* _Required action_:
Carry on writing the seminar announcement for the talk on government policy and climate technology innovation, starting after its last sentence.

* _Excerpt to read_:
------------------------------------------------
Date: Wednesday 4 March 2020
Time: 18:00 -19:30
Speaker: Laura Diaz Anadon
Talk Title: 'The role of government policy to incentivise technology innovation to meet the climate change challenge'
LocationRamsden Room, St Catharine's College

The seminar series is supported by the Cambridge Journal of Economics and the Economics and Policy Group at the Cambridge Judge Business School.

Speaker:
Laura Diaz Anadon is Professor of Climate Change Policy at the University of Cambridge. She joined the Centre for Environment, Energy and Natural Resource Governance (C-EENRG) at the Department of Land Economy in September 2017 after a year in the Department in Politics and International Studies and three years as an Assistant Professor of Public Policy at the Harvard Kennedy School of Government. Professor Anadon is a lead author of the Intergovernmental Panel on Climate Change (IPCC) Working Group on Climate Mitigation. She was selected as a member of the Innovation Caucus to advise INNOVATE UK, and has engaged with policymakers throughout the world. She has also contributed to UN, IEA, EU, World Bank and OECD reports. The recipient of many awards and scholarships, including the Fundacion Banco Sabadell Award for the Best Spanish Economics researcher under 40 in 2018. Professor Anadon sits on various editorial boards, including the Nature Energy.
------------------------------------------------
* _Information supplied_:
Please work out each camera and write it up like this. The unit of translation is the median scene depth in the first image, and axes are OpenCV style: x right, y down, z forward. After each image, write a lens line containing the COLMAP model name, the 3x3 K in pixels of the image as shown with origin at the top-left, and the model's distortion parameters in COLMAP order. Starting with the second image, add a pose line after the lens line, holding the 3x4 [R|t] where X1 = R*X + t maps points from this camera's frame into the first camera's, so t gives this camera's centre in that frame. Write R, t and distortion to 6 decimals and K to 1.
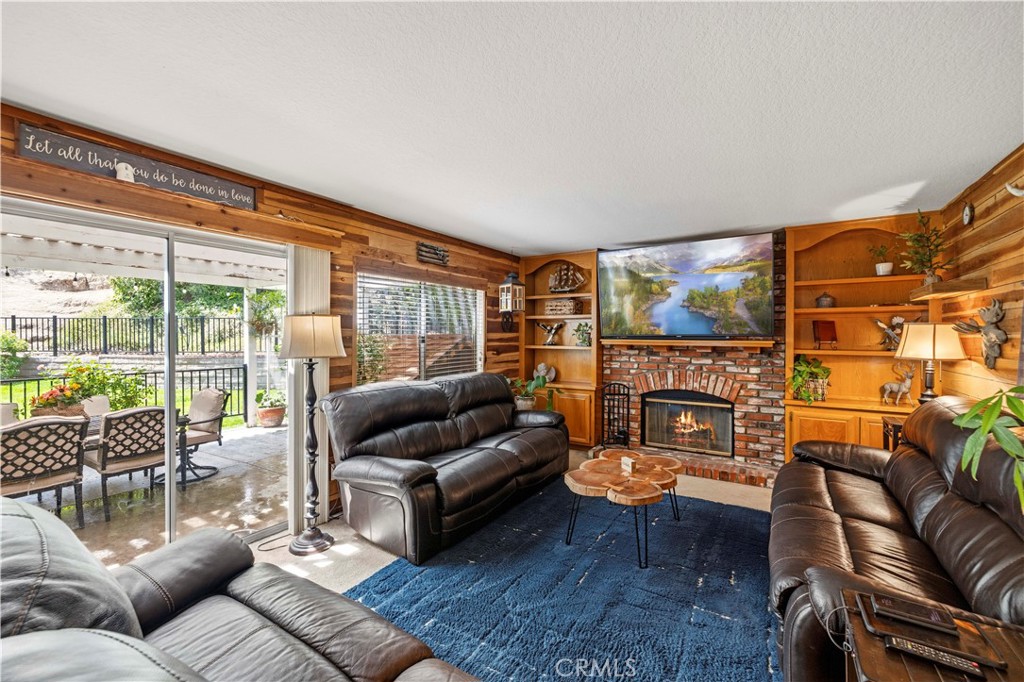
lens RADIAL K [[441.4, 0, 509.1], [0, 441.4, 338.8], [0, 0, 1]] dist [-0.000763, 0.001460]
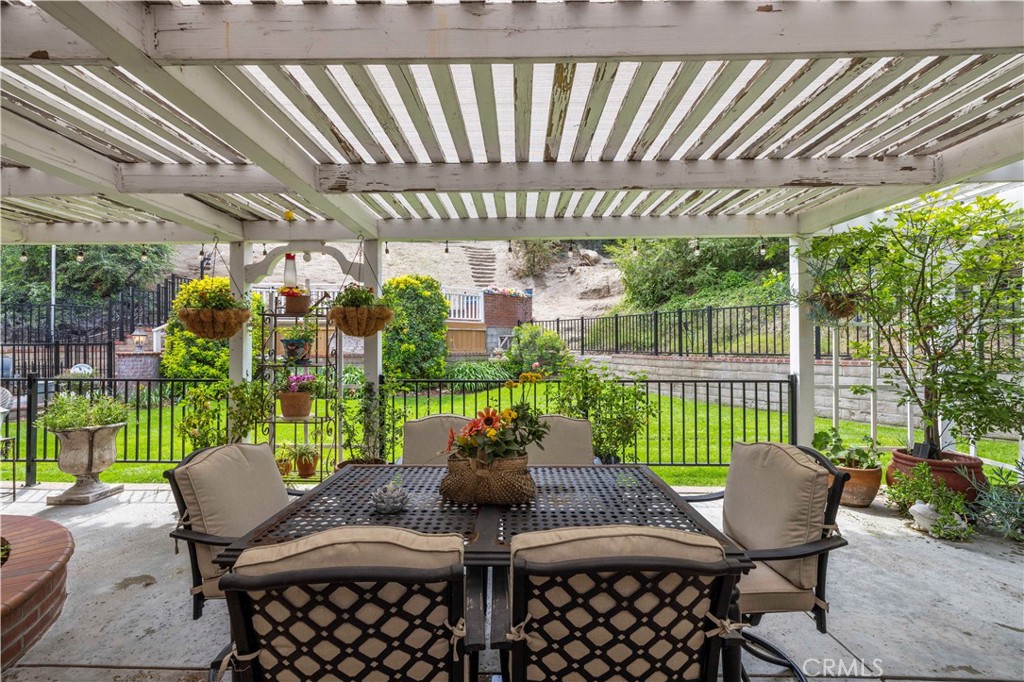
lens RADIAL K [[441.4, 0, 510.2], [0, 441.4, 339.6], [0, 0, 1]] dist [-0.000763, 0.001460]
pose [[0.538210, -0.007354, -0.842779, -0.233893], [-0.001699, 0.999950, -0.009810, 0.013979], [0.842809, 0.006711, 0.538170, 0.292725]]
------------------------------------------------
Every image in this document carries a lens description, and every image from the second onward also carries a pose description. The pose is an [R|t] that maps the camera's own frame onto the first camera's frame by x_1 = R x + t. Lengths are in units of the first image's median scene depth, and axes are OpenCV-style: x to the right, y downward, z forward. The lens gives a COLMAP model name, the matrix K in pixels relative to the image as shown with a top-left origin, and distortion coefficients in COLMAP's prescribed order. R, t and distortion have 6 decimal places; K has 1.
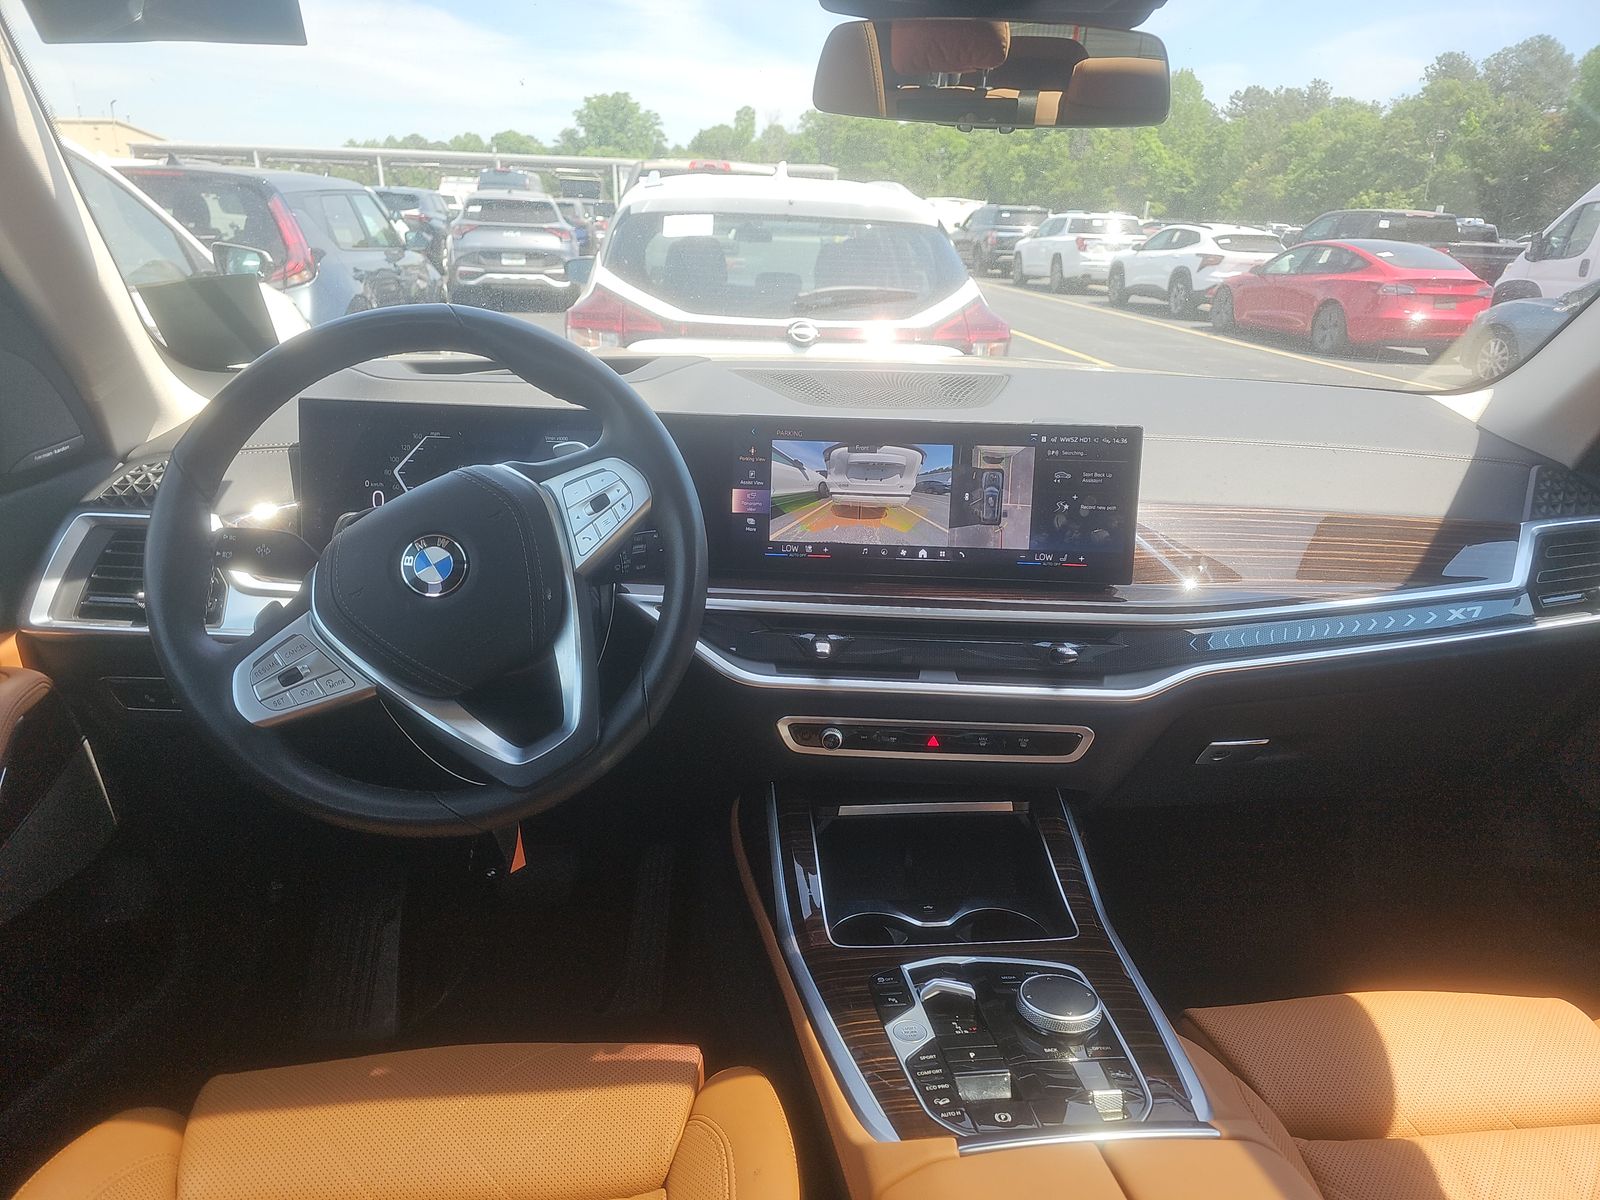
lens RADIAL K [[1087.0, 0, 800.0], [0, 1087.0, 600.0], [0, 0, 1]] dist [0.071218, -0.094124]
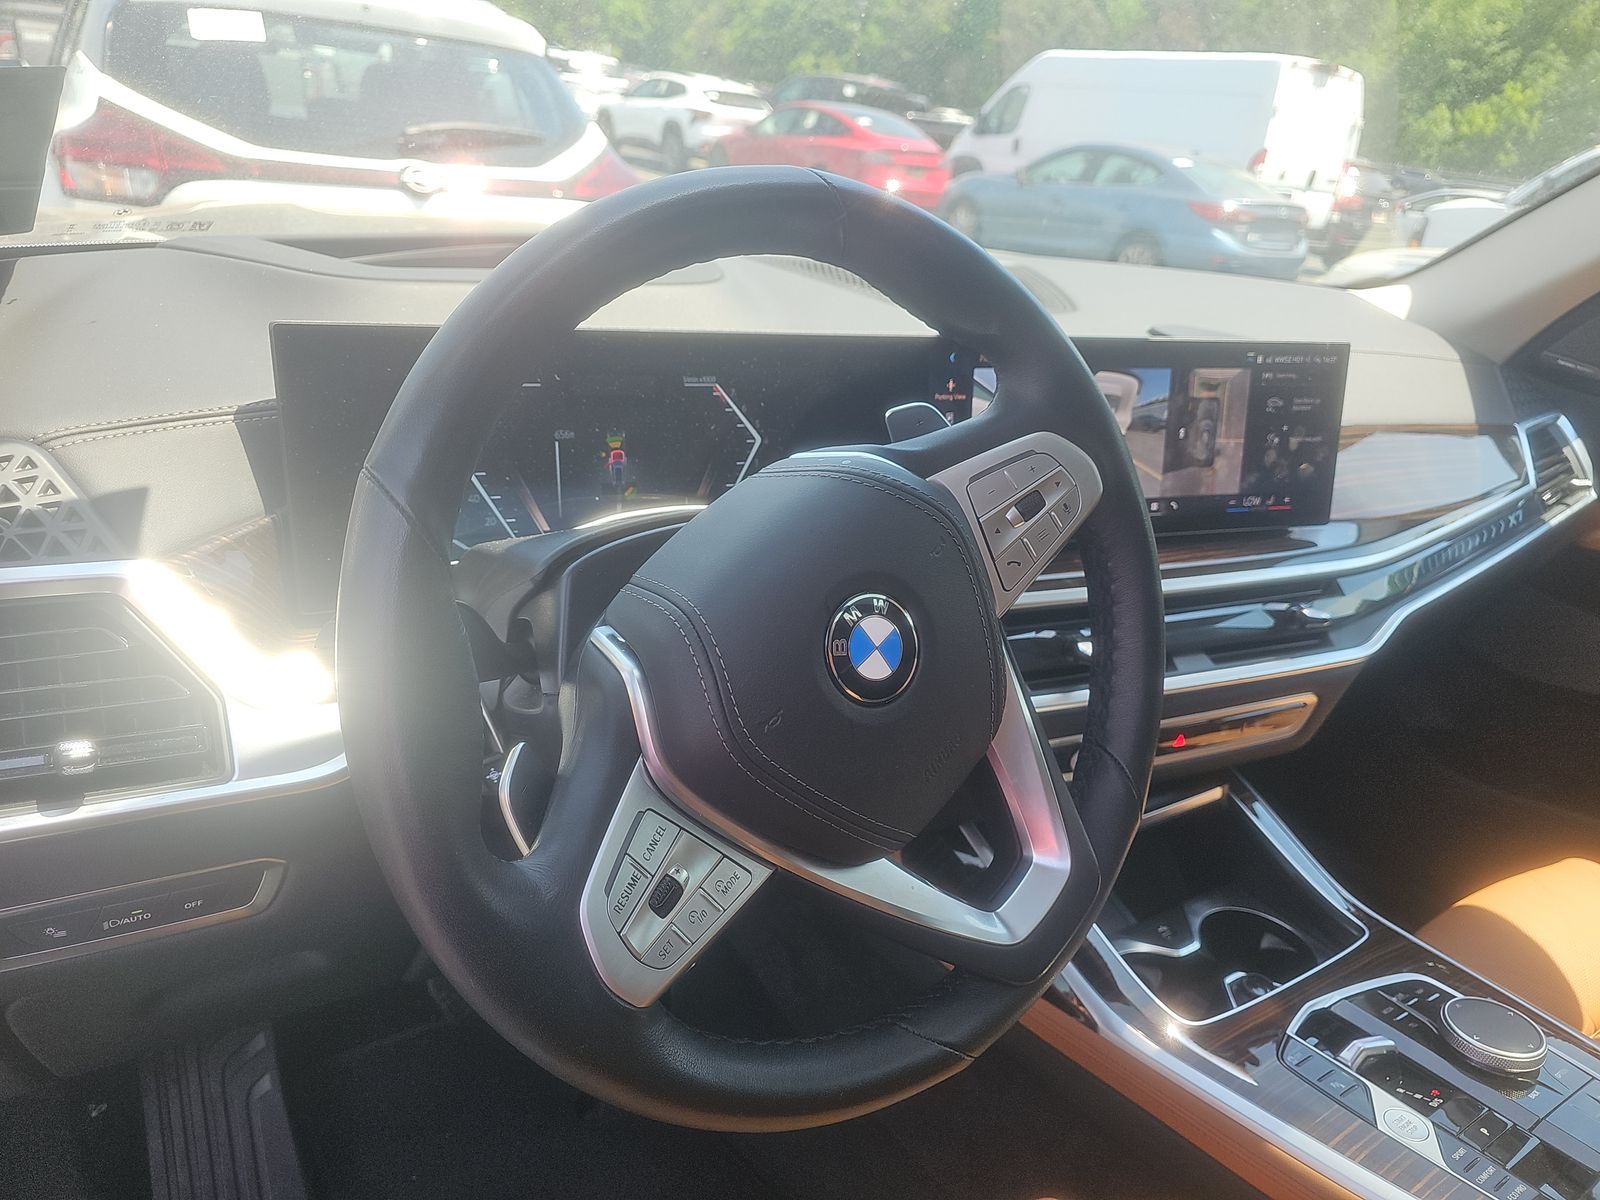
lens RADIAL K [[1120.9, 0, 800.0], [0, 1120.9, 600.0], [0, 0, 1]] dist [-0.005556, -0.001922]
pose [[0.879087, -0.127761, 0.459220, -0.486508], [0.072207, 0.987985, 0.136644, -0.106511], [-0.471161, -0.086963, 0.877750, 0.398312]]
------------------------------------------------
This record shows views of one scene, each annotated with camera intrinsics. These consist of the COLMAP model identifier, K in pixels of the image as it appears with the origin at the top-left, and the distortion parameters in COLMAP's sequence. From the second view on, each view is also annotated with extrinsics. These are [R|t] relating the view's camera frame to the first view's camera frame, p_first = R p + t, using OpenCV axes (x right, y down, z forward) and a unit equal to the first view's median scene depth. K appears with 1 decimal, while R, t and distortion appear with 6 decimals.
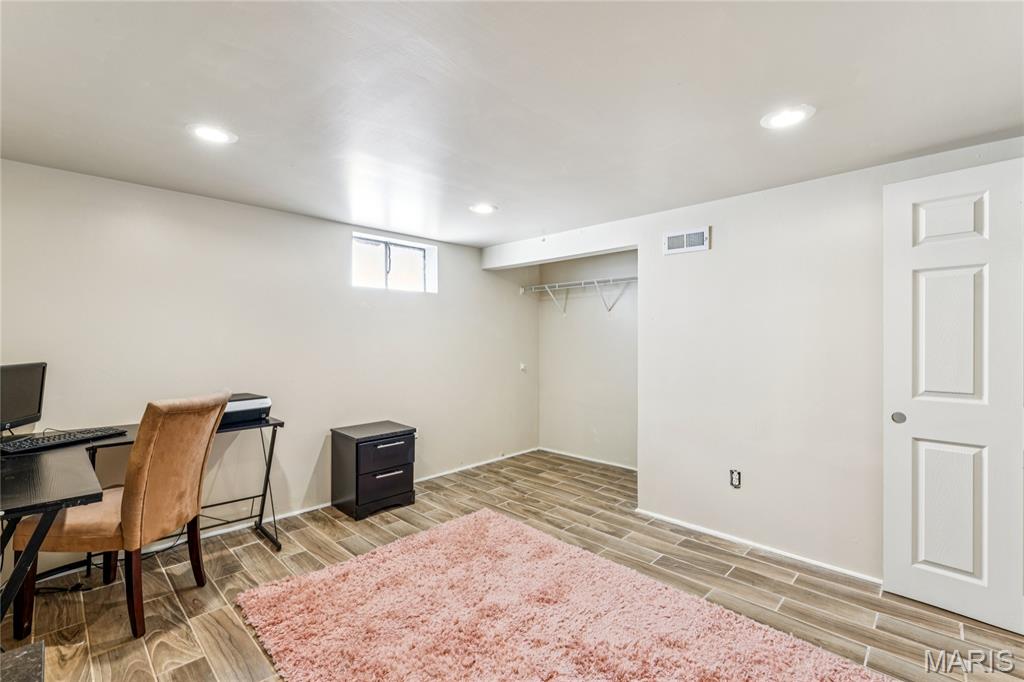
------------------------------------------------
* _Task output_:
Talk Overview:
Professor Diaz Anadon's research cuts across traditional disciplines, aiming to help governments to make effective technology choices, develop impactful policies and build institutions which tackle climate  change. Her team researches energy and environment-oriented technological innovation, identifying and quantifying the diverse benefits that derive from policies designed to promote it; mapping the complex factors that contribute to it; and creating tools for policymakers and analysts to manage the systemic uncertainties that accompany it. Professor Diaz Anadon will discuss her research on public innovation institutions in the climate and energy space, which has included in-depth studies in the United States, China and India. She will discuss the extent to which, empirically, different types of R&D funding mechanisms, partnerships with cleantech startups, and deployment subsidies for renewable energy have led to better low carbon energy technologies, new capabilities, and new firm growth opportunities. She will discuss how can we build and resource effective, empowered institutions able to tackle climate change more rapidly in a changing world in terms of industrial competitiveness, with a  particular role on the role of China.